3 – Les véritables farceurs
Il arrive que le caractère facétieux de certains sites soit plus évident. Rendant hommage à la tradition du rickrolling, un site créé en juillet 2017, dont le nom de domaine commençait par « hacker » et qui laissait donc présager un site d’une certaine teneur ne comprenait en réalité que le clip vidéo de « Never gonna give you up » de Rick Astley.
Il n’y a en réalité aucune recette à proprement parler sur ce site, puisque chaque lien renvoie vers le site… du FBI.
Les forces de l’ordre peuvent également être les victimes de certains plaisantins malintentionnés. Une équipe américaine spécialisée dans la lutte contre la cybercriminalité a créé en mai 2021 un site sur le réseau Tor, afin d’afficher son tableau de chasse.

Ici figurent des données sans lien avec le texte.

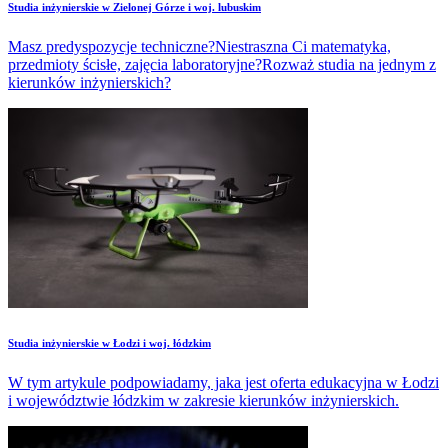
Studia inżynierskie w Zielonej Górze i woj. lubuskim
Masz predyspozycje techniczne?Niestraszna Ci matematyka,
przedmioty ścisłe, zajęcia laboratoryjne?Rozważ studia na jednym z
kierunków inżynierskich?
Studia inżynierskie w Łodzi i woj. łódzkim
W tym artykule podpowiadamy, jaka jest oferta edukacyjna w Łodzi
i województwie łódzkim w zakresie kierunków inżynierskich.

Au mois de février 2022, nous avons vu apparaître un miroir frauduleux de ce site, dont la particularité consistait à faire figurer en bas de page un bandeau publicitaire pour un site pédopornographique (Paradise Princesses) ; le bandeau redirige en réalité vers un autre site d’échange de fichiers d’abus sexuels sur mineurs, The Exchange.
4 – Les inattendus
Il arrive enfin que nous rencontrions des sites dont la présence sur le réseau Tor semble incongrue au regard de leur nature tout à fait anodine. En effet, quel pourrait être l’intérêt pour le club de ski nautique du lac de Serre-Ponçon d’avoir un site sur le dark web ? Ce fut pourtant bien le cas il y a quelques années. Dans cet ordre d’idée, le dark web francophone nous a réservé quelques surprises du même acabit.
En mai 2017, nous avons constaté l’apparition d’un site dédié à la gare d’Avallon (département de l’Yonne) et à la gare de Lormes (département de la Nièvre). Ce site disparu en octobre 2021 comprenait des documents sur les deux gares, ainsi que des photos de maquettes de locomotives.
Le train miniature avallonais
Notre outil de collecte de données a également capturé pour la postérité la très brève existence (janvier à février 2018) du site onion de la Fédération Ivoirienne de Sport Automobile (FISA).
Page d’accueil du site de la FISA
Nous avons parcouru tout le contenu indexé de ces sites et, là encore, nous n’avons trouvé aucune trace d’activité dissimulée. Il est donc avéré que ces sites ne prétendent pas avoir une fonction autre que celle qu’ils revendiquent, à l’image de ce qui semble être un site de l’office de tourisme d’un village du Land de Saxe en Allemagne, Clausnitz.
Clausnitz Im Erzgebirge
Les liens figurant sur cette page renvoient vers des sites du clear web et n’ont rien de douteux. La question se pose donc de nouveau : quel est le but de cette présence sur le dark web ? Une hypothèse pourrait être celle du défi technique. Le webmaster de chacun de ces sites pourrait avoir eu l’idée de tenter de créer une version onion de son site du clear web, pour la simple beauté du geste.
Enfin, à cette question « pourquoi », nous pouvons aussi répondre « pourquoi pas ? ». Comme dit en préambule, le dark web n’est pas un lieu réservé aux agissements d’individus peu recommandables ; il est seulement un lieu dont la vocation est de garantir un certain niveau d’anonymat, sans présumer des intentions de ses utilisateurs. Il paraissait donc utile de rappeler la diversité de ce que l’on peut trouver sur ce réseau trop souvent caricaturé dans des publications mal renseignées.